Uber Driver Killed During Police Chase
HOUSTON, TX — An Uber driver was killed in a tragic accident after he was caught in the middle of a police chase.
According to KTXS, shortly before 2:00 a.m. on Sunday, a Harris County deputy attempted to conduct a traffic stop on a 17-year-old driver on Katy Freeway.
Instead of obliging with the officer, the teen sped off and a high-speed chase began. In the middle of the freeway, the teen made a U-turn and began driving eastbound in the westbound lanes.
The suspect then tried to enter the entrance ramp onto the main freeway where he cut off the Uber driver. The Uber driver was able to stop and avoid a collision, but the deputy was unable to stop in time.
The deputy’s vehicle then slammed into the back end of Uber and the Uber Driver later succumbed to his injuries at a local hospital.
"When our deputies reached him, they found he was unresponsive, deputies began CPR until EMS and they took over. He was then transported to Katy Memorial, where he was deceased,” said Jesse Razo, Major for the Harris County Sheriff's Office. “The Uber did have a passenger. The passenger suffered minor injuries and he was transported to an area hospital. The deputy was injured as well with minor injuries and he was also transported to the hospital.”
The teen suspect then ran across the freeway and made his way to the Children’s Hospital parking lot. He was stopped by a security guard and officers with Houston PD were able to arrest him.
According to Razo, the teen suspect was out on bond for a felony charge. Authorities believe alcohol was a factor in the incident.
"We have way way too many pursuits that end tragically, and the easy way, the only way to stop that is to stop. When law enforcement turns on their lights, asks you to stop, it's a command: Stop.

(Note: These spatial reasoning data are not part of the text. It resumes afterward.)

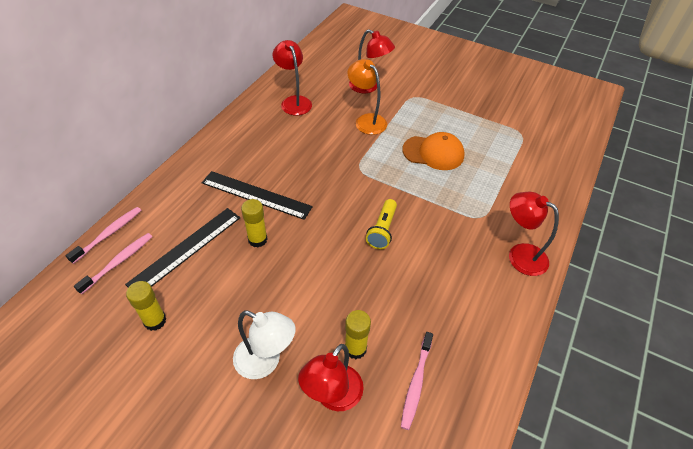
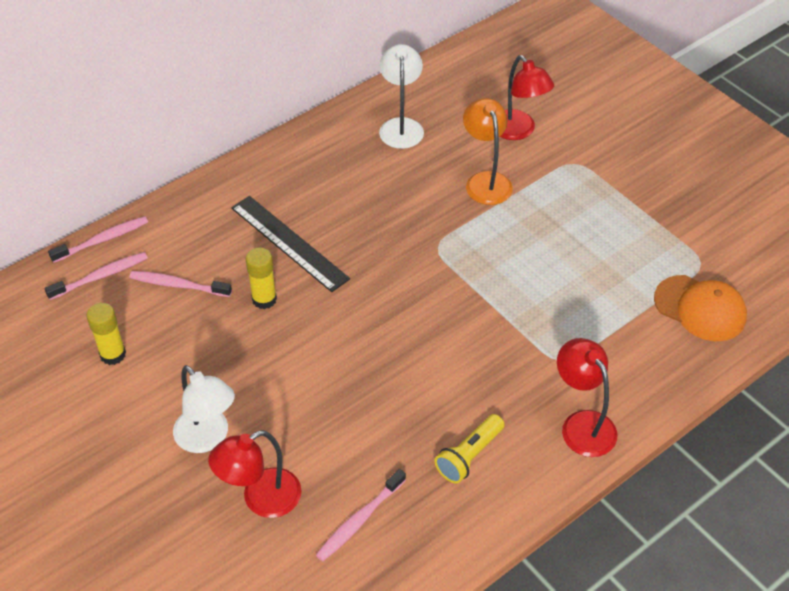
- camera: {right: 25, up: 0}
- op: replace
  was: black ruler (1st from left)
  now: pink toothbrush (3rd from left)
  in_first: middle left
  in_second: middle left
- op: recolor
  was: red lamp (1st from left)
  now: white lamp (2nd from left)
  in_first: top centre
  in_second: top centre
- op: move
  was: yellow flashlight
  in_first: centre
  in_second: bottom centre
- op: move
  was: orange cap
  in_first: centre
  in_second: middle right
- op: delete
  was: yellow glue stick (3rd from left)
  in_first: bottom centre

If you don't, this is a perfect example of an individual who was being stopped for traffic, we are talking about a ticket,” said Sean Teare Chief of the Harris County VA's Office Vehicular Division. “He is now potentially facing a felony murder charge. First degree, life in prison. The difference is a $500 fine or never getting out of jail for simply not wanting to stop when he was supposed to.”